# Action item:
Your task is to copy every line below that contains the word "próprio".

* * *

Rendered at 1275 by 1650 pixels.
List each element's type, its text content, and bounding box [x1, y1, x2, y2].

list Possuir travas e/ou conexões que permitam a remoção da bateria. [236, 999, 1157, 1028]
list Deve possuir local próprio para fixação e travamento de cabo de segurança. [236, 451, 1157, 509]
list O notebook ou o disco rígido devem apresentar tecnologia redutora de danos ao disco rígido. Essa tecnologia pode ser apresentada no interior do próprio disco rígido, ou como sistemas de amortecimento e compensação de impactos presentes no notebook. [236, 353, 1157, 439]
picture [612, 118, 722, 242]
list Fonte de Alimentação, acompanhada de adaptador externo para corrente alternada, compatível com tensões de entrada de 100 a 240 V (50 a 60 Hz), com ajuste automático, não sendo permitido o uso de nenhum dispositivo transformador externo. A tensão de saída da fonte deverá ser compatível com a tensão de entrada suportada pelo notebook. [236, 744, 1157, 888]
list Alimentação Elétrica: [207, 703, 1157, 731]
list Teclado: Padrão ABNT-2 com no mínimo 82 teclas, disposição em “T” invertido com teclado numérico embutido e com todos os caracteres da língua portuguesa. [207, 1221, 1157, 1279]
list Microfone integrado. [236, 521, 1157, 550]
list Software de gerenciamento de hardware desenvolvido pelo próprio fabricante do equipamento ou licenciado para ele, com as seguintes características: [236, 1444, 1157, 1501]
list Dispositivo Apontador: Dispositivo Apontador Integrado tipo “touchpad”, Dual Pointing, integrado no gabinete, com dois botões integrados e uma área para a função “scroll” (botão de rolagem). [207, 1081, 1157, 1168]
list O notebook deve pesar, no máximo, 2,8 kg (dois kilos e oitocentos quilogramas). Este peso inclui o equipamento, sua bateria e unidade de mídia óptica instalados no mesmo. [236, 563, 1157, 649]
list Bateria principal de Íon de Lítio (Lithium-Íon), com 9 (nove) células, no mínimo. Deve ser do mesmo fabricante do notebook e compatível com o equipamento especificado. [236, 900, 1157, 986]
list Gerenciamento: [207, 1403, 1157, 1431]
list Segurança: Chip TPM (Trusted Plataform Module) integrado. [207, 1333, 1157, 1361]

* * *

# Response:
list Deve possuir local próprio para fixação e travamento de cabo de segurança. [236, 451, 1157, 509]
list O notebook ou o disco rígido devem apresentar tecnologia redutora de danos ao disco rígido. Essa tecnologia pode ser apresentada no interior do próprio disco rígido, ou como sistemas de amortecimento e compensação de impactos presentes no notebook. [236, 353, 1157, 439]
list Software de gerenciamento de hardware desenvolvido pelo próprio fabricante do equipamento ou licenciado para ele, com as seguintes características: [236, 1444, 1157, 1501]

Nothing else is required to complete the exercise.